** Entries taken from a collection **
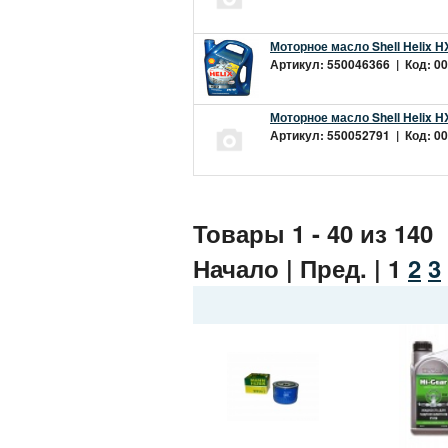
Моторное масло Shell Helix H
Артикул: 550046366 | Код: 00
Моторное масло Shell Helix H
Артикул: 550052791 | Код: 00
Товары 1 - 40 из 140
Начало | Пред. |
1
2
3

** Job item **
The expected answer is a copy of each line in the records that holds the word "Артикул".

** Task output **
Артикул: 550046366 | Код: 00
Артикул: 550052791 | Код: 00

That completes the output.